Türkiye'de temel hakların Kürt sorunundan bağımsız ele alınmayacağını vurgulayan Mızrak, "Türkiye'deki asıl sorun Kürt sorunudur. Osmanlı'nın son dönemleri ardından İttihat Terakki zihniyetinin Cumhuriyet'in kodlarıyla şekillendirildiği bir süreçle başlayan, hakim ulusun, dinin, mezhebin esas alındığı bir Türklük Sözleşmesi'nin sonuçlarıdır. Şu anki süreçte tartıştığımız konuların temelinde aslında Kürt sorununun bu kodlarla hareket eden yansımaları var. Bu kodların aslında Türkiye'nin oluşturmuş olduğu yasalara da sirayet ettiğini görüyoruz."
'ÖCALAN'IN FİZİKİ KOŞULLARI UYGUN HALE GETİRİLMELİ'
Yıllarca kendilerinin tecridi dile getirdiğini, Bahçeli'nin açıklamalarıyla da tecridi kabul ettiğini ifade eden Mızrak, sözlerini şöyle sürdürdü: "Hukuk tanımazlık sadece bir yerle sınırlı olmuyor. Bugün AİHM'nin kararlarının uygulanmamasının hem siyasi hem ekonomik sonuçları olabiliyor. Bugün İmralı'da Sayın Öcalan ve arkadaşları üzerinde uygulanan tecridin, topluma da çok yönlü bir yansımaları oluyor. Bu noktada yeni başlayan bir süreç var, ancak tecridin halen devam ettiğini görüyoruz. Evet, 2 görüşme yapıldı, ancak Sayın Öcalan ve arkadaşlarının aileleriyle, avukatlarıyla, telefonla görüşme ve diğer hakları engellenmiş durumda. Kürt sorununun demokratik barışçıl yöntemlerle çözülmesi için iki tarafın da eşit şartlar etrafında bir müzakere yürütmesi lazım. Bu noktada bu tecrit koşullarında da sağlıklı bir süreçten bahsedemeyiz. Bu sürecin sağlıklı bir şekilde yürütülebilmesi için Sayın Öcalan'ın fiziki koşullarının da uygun hale getirilmesi gerekiyor."
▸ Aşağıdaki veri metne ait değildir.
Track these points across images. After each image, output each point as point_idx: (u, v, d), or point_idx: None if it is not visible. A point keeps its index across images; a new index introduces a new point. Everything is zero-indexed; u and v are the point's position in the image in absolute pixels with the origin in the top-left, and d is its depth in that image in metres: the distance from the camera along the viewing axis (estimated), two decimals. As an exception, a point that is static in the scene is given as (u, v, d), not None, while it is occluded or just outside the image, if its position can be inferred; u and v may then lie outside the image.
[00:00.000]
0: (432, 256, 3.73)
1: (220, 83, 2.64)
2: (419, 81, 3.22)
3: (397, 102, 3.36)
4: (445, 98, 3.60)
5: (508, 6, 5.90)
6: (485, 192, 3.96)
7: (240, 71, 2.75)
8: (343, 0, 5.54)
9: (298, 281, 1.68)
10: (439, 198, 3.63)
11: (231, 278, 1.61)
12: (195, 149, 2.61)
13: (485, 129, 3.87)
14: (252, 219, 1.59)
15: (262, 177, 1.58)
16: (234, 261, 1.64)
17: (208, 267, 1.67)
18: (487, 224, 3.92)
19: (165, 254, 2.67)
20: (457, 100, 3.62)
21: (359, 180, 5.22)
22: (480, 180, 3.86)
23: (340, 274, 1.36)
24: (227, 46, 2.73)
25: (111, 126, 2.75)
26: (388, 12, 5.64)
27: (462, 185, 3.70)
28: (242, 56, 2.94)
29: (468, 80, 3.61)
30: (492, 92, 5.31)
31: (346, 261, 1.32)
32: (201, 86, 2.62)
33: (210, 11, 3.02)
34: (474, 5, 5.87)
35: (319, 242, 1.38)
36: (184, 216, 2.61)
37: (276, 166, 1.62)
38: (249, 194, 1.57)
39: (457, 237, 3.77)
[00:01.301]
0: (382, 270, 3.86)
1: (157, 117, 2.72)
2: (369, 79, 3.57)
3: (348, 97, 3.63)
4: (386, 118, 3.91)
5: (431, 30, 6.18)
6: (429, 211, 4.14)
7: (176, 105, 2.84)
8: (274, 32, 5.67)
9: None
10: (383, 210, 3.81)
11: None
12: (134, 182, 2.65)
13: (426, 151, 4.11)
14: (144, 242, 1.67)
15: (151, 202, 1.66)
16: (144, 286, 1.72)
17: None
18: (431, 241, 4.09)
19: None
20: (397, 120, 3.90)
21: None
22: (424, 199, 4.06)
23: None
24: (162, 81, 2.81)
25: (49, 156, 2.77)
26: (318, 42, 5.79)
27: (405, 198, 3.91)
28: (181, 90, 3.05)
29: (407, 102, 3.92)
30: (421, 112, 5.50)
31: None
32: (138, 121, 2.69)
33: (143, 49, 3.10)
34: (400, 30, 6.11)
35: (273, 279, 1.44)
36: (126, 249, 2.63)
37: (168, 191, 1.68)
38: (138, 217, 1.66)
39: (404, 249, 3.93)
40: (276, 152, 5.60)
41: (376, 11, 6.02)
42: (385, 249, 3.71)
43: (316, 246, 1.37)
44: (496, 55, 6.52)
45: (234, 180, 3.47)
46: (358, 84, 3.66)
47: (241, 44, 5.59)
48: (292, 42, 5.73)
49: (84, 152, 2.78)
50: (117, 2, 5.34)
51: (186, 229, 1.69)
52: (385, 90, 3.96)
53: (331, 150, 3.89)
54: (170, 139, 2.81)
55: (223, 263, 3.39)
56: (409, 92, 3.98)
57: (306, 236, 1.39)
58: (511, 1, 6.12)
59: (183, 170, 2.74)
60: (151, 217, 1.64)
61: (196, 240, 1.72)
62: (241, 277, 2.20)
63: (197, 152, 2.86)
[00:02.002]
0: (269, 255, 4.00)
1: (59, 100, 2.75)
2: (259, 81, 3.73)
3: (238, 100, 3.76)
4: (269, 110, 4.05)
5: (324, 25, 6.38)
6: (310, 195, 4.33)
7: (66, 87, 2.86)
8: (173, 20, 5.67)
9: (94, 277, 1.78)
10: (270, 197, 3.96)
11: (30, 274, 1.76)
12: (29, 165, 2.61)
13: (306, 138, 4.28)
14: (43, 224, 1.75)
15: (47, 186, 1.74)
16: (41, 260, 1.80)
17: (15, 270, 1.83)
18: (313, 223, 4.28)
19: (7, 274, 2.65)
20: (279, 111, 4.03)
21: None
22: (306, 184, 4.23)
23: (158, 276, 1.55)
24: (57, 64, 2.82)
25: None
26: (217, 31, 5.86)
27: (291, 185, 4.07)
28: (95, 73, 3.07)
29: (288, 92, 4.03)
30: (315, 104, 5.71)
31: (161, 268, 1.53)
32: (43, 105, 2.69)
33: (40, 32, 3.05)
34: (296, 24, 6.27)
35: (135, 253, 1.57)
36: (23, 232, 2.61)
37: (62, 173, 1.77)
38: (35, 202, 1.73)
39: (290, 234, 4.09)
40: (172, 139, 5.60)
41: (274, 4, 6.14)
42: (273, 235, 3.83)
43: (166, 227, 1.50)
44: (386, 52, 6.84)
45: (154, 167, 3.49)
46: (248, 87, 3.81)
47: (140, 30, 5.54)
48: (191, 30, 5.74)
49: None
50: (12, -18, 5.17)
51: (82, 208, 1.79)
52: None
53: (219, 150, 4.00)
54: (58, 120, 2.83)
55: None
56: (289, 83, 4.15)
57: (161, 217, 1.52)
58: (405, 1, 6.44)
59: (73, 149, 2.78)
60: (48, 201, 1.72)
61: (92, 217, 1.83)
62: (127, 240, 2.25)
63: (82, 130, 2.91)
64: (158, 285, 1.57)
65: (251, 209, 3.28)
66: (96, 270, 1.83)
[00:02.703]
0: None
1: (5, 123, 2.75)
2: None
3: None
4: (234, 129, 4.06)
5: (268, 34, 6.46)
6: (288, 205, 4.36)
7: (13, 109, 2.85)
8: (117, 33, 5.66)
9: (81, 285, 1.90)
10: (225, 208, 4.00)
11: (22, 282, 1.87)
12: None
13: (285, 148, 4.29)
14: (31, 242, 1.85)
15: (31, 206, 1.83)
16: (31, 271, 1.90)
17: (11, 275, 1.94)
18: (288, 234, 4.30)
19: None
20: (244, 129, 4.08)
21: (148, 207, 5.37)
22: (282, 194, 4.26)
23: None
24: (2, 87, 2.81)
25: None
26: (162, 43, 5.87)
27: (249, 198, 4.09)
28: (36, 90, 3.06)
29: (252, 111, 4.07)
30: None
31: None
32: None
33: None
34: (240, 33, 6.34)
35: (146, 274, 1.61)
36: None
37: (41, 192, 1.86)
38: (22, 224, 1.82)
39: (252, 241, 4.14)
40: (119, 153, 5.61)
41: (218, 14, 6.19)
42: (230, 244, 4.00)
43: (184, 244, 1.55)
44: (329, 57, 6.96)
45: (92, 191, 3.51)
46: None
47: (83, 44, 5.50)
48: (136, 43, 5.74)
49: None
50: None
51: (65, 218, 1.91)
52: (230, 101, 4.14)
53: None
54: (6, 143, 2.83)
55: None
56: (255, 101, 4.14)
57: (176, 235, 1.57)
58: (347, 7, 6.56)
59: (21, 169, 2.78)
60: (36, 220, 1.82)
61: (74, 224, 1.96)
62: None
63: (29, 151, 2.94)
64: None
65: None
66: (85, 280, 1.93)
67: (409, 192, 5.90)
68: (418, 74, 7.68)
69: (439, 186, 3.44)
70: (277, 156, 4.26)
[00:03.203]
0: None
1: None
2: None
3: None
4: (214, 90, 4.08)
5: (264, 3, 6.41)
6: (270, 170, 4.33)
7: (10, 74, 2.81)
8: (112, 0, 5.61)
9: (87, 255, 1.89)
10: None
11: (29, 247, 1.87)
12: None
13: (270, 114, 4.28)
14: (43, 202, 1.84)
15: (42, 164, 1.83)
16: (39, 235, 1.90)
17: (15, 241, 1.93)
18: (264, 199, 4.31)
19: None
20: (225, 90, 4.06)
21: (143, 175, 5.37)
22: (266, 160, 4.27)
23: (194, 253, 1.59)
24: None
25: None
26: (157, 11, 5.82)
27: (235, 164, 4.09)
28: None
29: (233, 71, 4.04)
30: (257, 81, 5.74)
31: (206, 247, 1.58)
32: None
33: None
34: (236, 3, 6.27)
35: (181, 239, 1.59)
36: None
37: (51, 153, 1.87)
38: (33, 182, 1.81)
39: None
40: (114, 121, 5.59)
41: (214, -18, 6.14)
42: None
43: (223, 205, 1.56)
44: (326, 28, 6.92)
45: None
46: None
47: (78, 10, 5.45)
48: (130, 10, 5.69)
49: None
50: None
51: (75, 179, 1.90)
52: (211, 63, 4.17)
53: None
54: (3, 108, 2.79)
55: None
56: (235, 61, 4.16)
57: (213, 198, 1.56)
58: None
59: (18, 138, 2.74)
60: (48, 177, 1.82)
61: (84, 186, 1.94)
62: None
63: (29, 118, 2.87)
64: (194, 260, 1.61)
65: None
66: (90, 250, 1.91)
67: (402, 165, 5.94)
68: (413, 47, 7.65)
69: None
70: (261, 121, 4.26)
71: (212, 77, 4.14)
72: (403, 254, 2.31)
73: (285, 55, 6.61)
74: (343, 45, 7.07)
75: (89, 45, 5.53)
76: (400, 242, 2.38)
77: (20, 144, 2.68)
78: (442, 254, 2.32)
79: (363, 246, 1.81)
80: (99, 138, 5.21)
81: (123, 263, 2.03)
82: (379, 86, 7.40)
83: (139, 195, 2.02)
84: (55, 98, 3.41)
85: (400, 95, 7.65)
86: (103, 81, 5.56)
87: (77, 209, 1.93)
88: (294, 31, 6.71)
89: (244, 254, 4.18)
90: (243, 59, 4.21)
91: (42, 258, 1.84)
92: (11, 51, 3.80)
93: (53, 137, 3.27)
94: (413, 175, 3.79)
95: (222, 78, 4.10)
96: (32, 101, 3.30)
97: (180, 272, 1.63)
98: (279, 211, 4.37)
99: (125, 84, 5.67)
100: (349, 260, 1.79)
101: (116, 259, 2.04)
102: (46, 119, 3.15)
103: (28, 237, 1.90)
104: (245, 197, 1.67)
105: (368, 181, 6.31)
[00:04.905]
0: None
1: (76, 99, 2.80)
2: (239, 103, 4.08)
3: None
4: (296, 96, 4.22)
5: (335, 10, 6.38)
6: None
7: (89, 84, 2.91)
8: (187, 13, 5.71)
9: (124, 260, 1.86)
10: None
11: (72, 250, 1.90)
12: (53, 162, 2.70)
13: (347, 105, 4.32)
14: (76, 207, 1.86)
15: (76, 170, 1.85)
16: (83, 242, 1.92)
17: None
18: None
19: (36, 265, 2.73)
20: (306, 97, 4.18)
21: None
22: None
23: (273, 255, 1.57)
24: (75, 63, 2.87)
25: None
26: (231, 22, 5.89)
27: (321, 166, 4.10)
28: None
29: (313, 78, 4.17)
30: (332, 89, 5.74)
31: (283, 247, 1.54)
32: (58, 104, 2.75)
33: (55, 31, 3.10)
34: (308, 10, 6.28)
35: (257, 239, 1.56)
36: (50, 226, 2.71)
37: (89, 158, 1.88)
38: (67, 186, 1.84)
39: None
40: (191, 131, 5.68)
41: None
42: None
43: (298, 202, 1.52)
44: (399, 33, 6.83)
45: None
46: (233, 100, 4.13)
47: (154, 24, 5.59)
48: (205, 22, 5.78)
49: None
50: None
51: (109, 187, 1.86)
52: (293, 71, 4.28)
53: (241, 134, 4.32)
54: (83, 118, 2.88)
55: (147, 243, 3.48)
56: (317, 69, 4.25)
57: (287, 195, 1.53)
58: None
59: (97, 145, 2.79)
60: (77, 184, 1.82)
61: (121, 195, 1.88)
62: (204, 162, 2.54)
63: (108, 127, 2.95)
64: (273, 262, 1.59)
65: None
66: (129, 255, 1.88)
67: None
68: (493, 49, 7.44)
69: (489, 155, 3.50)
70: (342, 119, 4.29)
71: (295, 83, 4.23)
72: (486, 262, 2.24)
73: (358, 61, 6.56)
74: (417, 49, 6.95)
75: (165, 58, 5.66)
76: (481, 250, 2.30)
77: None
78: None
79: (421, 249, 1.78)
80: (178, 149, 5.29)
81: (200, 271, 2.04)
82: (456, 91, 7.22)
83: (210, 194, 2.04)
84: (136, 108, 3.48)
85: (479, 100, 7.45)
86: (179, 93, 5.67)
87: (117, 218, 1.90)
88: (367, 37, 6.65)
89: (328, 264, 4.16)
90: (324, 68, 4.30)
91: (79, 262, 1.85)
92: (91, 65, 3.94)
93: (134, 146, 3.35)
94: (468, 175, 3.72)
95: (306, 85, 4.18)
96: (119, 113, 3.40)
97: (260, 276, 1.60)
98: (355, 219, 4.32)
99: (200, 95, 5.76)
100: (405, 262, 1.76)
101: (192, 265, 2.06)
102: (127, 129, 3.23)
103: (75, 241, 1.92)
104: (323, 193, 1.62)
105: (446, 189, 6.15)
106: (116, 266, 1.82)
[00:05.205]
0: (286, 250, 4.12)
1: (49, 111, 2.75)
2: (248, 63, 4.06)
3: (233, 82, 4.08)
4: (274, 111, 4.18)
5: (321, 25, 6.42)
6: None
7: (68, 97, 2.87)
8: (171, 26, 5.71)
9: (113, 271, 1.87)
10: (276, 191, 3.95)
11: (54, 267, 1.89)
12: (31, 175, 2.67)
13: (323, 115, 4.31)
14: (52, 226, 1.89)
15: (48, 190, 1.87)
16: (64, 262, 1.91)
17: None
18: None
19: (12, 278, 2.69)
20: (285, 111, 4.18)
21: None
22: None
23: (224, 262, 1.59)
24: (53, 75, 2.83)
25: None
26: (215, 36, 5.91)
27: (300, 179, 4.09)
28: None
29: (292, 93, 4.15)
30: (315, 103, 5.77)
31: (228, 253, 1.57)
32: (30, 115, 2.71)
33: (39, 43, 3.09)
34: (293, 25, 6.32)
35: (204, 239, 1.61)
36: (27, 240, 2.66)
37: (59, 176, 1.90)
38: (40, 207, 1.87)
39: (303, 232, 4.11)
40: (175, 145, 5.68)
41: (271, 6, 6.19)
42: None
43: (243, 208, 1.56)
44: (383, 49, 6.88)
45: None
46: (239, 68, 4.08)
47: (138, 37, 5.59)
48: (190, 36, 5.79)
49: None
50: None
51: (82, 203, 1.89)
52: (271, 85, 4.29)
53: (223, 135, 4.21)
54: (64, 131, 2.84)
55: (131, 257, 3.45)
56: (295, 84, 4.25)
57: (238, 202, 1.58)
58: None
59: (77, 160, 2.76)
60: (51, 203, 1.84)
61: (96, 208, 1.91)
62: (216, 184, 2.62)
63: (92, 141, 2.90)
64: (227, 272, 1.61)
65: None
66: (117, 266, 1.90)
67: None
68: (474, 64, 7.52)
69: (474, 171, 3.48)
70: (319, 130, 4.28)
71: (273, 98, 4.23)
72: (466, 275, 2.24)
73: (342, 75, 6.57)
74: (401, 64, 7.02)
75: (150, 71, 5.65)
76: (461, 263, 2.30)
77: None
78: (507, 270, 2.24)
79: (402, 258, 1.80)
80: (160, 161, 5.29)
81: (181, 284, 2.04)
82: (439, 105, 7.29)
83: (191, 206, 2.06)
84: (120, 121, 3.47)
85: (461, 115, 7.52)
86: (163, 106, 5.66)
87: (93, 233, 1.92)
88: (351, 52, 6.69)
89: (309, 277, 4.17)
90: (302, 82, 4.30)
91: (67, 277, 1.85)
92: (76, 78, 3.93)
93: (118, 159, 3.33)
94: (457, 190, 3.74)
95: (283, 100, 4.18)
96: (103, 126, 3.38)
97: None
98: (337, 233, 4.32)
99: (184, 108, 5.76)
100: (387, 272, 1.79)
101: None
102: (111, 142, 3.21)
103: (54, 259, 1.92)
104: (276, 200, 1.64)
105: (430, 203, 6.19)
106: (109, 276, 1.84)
'HERKESİN SÜRECE ORTAK OLMASI LAZIM'
Tecridin kaldırılması, umut hakkı kararının uygulanması ve Kürt sorunun barışçıl, demokratik yöntemlerle çözülmesi adına herkesin üzerine sorumluklar düştüğünü ifade eden Mızrak, şunları söyledi: "Bu süreç sadece AKP, MHP ve DEM Parti üzerinden gelişebilecek bir süreç değil. Toplumun tüm kesimlerinin siyasi partilerin, meslek gruplarının, sivil toplum örgütlerinin ve geniş kesimlerin bu sürece ortak olması gerekiyor. Şunu da iyi bilmemiz lazım; iktidarlar devletler genel itibariyle barışçıl bir çözümden yana olmazlar. Halkların biraz daha zorlaması, demokratik tepkilerini koyması üzerine yapmak zorunda kalırlar. Dolayısıyla bu süreci sadece partiler arasındaki görüşmeler üzerinden tutmamak lazım. Hem Türkiye'deki kamuoyunun hem uluslararası kamuoyunun bu anlamda barış hakkını da önceleyen, demokratik bir şekilde bu sorunun çözümünü önceleyen tepkiselliklerini veya taleplerini dillendirmeleri gerekiyor."